После операцию продолжили. Но до трех часов так никто и не явился. Открыли саквояж, а там – книги. Книги, представляете?
– Представляю, – отозвался Иноземцев, потерянно глядя на свои колени.
– Получается, старичок-то был не так прост, он сунул под нос подложную сумку, чтобы от настоящей бдительность отвести. В итоге миллион исчез. И только тогда мы осознали, что перед нами разыграли спектакль, а актеров теперь искать, что в поле ветер. Всю Выставку вверх дном перевернули – ни аргентинца, ни мороженщицы, ни старичка.
– Вы были в редакции газеты, что выпустила заметку? – выдохнул Иноземцев, стараясь найти хоть какую-то зацепку.
– Вы полагаете, что в полиции работают только полные идиоты? Конечно! Низенький плотный господин с бородой, в темных очках, котелке и рединготе, застегнутом по самый подбородок. Под это описание мог подойти кто угодно.

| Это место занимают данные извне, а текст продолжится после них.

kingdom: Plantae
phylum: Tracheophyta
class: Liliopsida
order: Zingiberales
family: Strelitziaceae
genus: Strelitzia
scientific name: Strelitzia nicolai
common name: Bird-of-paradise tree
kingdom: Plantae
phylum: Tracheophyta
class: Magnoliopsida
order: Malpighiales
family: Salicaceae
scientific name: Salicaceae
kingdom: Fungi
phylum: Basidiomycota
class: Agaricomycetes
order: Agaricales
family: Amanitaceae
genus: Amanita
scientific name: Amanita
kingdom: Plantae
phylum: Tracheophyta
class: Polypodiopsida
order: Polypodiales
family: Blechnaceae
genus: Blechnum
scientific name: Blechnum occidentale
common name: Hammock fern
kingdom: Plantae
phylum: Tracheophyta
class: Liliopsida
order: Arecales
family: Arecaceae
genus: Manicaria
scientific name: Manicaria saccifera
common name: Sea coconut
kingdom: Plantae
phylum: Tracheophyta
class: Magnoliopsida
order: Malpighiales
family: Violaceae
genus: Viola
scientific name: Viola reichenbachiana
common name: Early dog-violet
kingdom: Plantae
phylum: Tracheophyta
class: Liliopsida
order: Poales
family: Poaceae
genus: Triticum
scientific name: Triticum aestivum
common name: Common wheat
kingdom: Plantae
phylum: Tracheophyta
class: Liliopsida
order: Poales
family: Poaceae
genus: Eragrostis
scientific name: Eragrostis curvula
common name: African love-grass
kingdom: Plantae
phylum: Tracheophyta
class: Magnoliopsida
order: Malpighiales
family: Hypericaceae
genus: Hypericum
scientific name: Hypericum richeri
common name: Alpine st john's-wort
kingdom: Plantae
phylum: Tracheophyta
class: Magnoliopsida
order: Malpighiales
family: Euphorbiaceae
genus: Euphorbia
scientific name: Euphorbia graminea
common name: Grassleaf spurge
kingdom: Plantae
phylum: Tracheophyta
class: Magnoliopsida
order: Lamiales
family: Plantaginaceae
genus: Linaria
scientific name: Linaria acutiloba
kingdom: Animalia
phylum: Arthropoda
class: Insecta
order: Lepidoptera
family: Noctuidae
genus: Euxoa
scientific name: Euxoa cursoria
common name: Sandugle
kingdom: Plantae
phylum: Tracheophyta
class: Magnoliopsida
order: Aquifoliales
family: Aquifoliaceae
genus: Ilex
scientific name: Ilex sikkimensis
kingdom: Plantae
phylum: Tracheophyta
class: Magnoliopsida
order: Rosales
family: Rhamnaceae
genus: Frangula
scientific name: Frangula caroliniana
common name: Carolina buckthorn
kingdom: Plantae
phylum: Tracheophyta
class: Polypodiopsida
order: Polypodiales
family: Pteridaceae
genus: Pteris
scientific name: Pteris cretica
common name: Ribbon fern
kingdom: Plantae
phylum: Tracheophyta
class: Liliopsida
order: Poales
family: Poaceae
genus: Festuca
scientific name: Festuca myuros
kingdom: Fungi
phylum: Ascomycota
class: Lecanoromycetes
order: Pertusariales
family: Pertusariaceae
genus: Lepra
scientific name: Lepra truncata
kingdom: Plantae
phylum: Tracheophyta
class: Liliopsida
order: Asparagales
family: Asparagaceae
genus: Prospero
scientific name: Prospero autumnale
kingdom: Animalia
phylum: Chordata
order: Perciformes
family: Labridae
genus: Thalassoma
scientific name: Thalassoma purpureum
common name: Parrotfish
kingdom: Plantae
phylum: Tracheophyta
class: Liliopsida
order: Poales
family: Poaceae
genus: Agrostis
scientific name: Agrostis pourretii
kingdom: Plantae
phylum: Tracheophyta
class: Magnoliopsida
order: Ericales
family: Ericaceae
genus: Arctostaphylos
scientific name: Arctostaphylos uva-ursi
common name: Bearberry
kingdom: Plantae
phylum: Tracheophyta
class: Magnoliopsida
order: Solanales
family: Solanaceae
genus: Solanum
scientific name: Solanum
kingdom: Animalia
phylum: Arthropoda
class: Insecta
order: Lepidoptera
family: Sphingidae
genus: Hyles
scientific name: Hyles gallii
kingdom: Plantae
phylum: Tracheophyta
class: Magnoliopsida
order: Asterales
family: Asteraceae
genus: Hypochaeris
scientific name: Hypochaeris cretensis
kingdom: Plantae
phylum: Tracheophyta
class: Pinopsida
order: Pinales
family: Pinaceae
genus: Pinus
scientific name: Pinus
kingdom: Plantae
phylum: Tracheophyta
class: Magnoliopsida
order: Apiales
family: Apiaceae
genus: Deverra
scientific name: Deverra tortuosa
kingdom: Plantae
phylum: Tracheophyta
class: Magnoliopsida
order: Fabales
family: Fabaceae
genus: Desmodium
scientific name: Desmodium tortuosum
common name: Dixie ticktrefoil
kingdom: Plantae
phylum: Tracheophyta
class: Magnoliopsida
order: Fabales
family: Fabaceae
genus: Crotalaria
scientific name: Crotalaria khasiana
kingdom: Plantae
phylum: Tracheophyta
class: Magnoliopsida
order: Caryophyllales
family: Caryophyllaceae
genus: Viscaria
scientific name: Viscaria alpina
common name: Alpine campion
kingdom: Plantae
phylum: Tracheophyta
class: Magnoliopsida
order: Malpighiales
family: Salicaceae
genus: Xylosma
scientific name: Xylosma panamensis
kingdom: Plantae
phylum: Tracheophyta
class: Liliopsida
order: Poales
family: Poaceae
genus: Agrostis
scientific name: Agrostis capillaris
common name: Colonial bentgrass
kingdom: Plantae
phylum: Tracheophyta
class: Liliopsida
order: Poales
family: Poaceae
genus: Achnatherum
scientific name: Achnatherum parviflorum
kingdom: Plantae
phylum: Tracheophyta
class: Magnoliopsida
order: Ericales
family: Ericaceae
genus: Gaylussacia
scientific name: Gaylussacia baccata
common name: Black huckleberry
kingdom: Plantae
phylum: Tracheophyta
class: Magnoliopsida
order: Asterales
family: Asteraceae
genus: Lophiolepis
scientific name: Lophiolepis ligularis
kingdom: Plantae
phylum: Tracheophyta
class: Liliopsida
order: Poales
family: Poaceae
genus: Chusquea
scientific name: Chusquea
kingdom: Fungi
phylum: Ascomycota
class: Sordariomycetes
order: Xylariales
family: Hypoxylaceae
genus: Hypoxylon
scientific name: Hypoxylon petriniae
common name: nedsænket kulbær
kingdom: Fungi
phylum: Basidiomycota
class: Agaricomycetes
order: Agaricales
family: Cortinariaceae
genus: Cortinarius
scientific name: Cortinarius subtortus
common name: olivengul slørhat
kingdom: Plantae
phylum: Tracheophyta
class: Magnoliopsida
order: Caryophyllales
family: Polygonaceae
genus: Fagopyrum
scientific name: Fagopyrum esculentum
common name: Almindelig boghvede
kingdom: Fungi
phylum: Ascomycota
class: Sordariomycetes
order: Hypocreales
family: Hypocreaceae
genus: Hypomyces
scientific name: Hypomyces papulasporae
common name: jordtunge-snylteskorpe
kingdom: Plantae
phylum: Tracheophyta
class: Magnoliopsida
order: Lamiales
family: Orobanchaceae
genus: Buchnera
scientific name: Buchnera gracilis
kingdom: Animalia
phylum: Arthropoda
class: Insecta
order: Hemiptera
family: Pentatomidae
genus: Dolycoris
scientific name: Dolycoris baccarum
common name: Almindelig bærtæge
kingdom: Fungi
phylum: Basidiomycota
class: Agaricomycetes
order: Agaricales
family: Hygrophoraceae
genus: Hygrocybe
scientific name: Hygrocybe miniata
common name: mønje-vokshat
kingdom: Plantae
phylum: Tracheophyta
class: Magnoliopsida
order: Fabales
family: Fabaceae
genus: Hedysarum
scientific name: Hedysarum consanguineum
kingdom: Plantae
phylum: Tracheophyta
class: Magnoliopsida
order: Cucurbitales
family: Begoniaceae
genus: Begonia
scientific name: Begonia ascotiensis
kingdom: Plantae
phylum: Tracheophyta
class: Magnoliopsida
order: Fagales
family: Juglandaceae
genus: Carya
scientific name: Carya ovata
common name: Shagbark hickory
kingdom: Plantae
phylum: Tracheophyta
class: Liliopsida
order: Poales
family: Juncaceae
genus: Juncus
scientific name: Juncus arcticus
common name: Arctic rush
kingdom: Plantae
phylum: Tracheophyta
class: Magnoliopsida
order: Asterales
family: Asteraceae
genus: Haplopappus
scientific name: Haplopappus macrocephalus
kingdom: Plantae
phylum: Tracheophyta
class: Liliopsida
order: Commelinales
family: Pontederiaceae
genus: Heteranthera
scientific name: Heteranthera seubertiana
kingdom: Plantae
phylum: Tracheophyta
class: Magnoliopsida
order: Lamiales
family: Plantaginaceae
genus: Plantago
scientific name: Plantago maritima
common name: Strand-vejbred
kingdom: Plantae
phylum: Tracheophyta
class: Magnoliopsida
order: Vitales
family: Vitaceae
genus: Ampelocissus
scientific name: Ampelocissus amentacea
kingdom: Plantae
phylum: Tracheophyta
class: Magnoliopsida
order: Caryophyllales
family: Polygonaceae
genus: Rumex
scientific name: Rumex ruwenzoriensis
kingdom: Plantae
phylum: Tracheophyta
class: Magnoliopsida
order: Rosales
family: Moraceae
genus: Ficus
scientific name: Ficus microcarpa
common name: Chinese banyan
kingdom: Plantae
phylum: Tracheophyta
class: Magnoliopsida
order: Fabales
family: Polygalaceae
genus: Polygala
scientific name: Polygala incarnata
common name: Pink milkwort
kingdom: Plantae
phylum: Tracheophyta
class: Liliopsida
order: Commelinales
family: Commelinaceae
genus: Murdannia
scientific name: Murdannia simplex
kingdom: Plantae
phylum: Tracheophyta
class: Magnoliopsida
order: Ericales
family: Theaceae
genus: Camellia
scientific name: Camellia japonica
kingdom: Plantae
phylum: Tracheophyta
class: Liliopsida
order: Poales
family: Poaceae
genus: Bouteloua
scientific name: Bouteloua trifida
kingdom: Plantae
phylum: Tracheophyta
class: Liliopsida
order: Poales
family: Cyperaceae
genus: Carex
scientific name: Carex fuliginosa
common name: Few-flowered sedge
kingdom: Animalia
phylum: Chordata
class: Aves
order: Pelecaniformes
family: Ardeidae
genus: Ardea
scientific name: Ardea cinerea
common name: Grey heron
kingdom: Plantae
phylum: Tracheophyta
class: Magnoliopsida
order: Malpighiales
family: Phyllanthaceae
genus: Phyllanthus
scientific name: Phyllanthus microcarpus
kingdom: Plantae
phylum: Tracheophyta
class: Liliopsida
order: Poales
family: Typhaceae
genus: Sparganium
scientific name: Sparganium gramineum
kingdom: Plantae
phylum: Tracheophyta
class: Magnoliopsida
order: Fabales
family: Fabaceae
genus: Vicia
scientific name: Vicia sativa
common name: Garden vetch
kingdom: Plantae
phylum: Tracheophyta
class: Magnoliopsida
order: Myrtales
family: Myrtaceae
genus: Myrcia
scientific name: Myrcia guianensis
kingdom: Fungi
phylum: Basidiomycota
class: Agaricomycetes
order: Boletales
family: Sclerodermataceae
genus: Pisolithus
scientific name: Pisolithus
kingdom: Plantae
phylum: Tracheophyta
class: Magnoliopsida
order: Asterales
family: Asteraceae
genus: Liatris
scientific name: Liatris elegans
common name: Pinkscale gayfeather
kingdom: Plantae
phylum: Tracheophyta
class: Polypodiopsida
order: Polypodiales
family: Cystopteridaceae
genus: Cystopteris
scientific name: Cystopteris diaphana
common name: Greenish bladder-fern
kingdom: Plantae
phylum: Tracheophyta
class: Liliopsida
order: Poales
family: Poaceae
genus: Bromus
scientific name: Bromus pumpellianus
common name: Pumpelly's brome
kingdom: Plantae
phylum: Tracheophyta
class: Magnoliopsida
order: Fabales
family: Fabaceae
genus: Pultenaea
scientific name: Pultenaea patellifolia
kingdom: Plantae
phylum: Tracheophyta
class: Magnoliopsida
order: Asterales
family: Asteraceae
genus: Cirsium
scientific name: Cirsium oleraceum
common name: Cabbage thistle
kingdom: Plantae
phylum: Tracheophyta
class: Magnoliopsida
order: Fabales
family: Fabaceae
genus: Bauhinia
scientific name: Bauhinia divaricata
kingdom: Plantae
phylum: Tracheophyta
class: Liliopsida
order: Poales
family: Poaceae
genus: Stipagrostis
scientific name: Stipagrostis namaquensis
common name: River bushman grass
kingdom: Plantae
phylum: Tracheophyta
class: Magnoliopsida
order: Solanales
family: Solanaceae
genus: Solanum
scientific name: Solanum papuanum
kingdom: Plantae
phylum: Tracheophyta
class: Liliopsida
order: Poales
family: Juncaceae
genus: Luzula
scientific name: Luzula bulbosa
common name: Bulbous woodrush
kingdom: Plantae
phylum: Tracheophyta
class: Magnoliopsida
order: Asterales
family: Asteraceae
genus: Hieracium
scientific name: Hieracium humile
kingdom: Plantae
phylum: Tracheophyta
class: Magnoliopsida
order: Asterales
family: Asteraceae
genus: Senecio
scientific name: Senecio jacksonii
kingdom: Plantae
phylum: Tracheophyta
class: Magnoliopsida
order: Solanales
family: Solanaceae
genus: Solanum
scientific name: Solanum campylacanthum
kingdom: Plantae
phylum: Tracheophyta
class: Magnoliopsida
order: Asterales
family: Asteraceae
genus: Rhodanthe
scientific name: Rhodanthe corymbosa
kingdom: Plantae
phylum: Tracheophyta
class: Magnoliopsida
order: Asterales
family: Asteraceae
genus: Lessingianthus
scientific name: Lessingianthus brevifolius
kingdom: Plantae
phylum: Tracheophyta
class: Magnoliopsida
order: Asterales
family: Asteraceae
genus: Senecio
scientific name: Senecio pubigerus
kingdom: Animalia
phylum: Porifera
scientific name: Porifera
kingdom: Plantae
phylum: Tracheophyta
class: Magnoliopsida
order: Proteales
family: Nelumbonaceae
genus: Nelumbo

– А борода была светлая? – осторожно спросил Иноземцев, заметив, что комиссар пришел в ярость при воспоминании о вчерашней неудаче.
– Борода была липовая! – окончательно взорвался Ташро. Потом он немного поостыл, присел за свой стол и продолжил: – От префекта мне вчера крепко влетело. Но зато мы знаем, что имеем дело с бандой, а в ней как минимум три человека.
– Как три? – изумился Иноземцев.
– Три, – уверил его комиссар и стал загибать пальцы. – Считайте сами. Мороженщица, аргентинец и тот, кто втихаря саквояж уволок.
Неужели не Ульяны это рук дело? Не могла же она сыграть и продавщицу с фургоном, и чернокожего господина, и старичка с бакенбардами одновременно.
– Ничего не понимаю, – прошептал Иван Несторович, поднимаясь. – Ничего… Боюсь, эта задача мне не по зубам… Простите! Я не спал две ночи, я был… у очень тяжелого больного… Я поговорю с Кириллом Марковичем… Это все, что я могу пока сделать.
И, шатаясь, направился к двери.
Ташро и Рачковский удивленно переглянулись и последовали за ним.

 

Делин встретил Иноземцева чуть ли не с объятиями, искренне радуясь, что тот еще жив. Но вместо ответной радости доктор обрушил на бывшего исправника лавину негодования, обвинив в безрассудстве и невежестве.
– Вам, – шипел Иван Несторович по-русски, сжимая и разжимая кулаки, – ничегошеньки не известно, а вы все продолжаете лезть куда не прошено! Втянули меня в этот фарс!
– Помилуй бог, почему это я? Клянусь памятью матери, вот вам крест вдобавок, я ведь подумал – она вас прибила, – оправдывался Делин. – Вы пропали! Ушел вслед за ней и как в Лету канул. Что я должен был делать?
– Делать? – сквозь очки сверкнул яростным взглядом Иноземцев. – Лечиться будете у меня! От припадков бешенства. А я – курировать ваше здоровье. И ежели еще раз мне придется здешним чиновникам врать про то, что вы – сумасшедший, клянусь, я засажу вас в психиатрическую лечебницу. По крайней мере, мы будем квиты.
И вылетел в коридор, громко хлопнув дверью камеры.